Clearcutting a forest to get at the mineral riches underneath isn't merely "rearranging the furniture":
Agnosticsherbet
(11,619 posts)And these places were created before it existed, so the new energy source isn't relevant to that discussion.
Nihil
(13,508 posts)> We need better environmental laws. but this has nothing to do with a new source of energy.
The fact that we need "environmental laws" to keep our behaviour under any form of control shows
that we are not yet a mature enough species to have advanced (widespread, cheap) energy sources.
The fact that we need "better environmental laws" just underlines this problem: even the more
mature members of the species are currently (and for the foreseeable future) incapable of restraining
the greedy, exploitative & rapacious members who are in control.
> And these places were created before it existed, so the new energy source isn't relevant to that discussion.
Pedantically no, the places in & like that photograph were created after the "new energy source"
was first being promoted as "the clean energy of the future" - a state that it has remained in ever since.
Agnosticsherbet
(11,619 posts)to make electricity.
Its by product is helium.
No more coal sludge. No open pit coal mines. Mr. Peabocy's coal train disappears.
You are wrong on this one.
Nihil
(13,508 posts)(or "points" as there are more than one of them)
1) Fusion has always been a decade or two in the future so, at the moment, it is *not*
a "source of energy that would make coal and natural gas obsolete to make electricity".
2) Until it moves from the indeterminate future into the now, its only function is to provide
yet another excuse to maintain Business As Usual rather than *reducing* energy consumption.
3) The mindset ruling the human civilisation is absurdly immature and totally incapable of
handling "boundless free energy" without accelerating the rate of devastation to the ecosphere.
> Its by product is helium.
> No more coal sludge. No open pit coal mines. Mr. Peabocy's coal train disappears.
In an ideal world, fusion like this is *exactly* what we'd want to power our utopian society
where all people are equal and the environment respected.
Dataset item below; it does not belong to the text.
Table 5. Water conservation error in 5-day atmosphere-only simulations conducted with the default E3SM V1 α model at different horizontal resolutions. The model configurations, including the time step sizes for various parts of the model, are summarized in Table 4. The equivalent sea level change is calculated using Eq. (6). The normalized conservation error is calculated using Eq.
In the real world, (of today and the next decade or so at least), boundless energy (clean or
not) has only one purpose: to make the filthy rich even richer at the expense of everyone
and everything else.
> You are wrong on this one.
I wish I were but my eyes watching the events of every passing day tell me otherwise.
hatrack
(59,592 posts)I'll believe it when it happens.
Binkie The Clown
(7,911 posts)will hire a bunch of "scientists" to scare people into believing that it will set the atmosphere on fire. Republicans and other anti-science fools will put a stop to it in a hurry.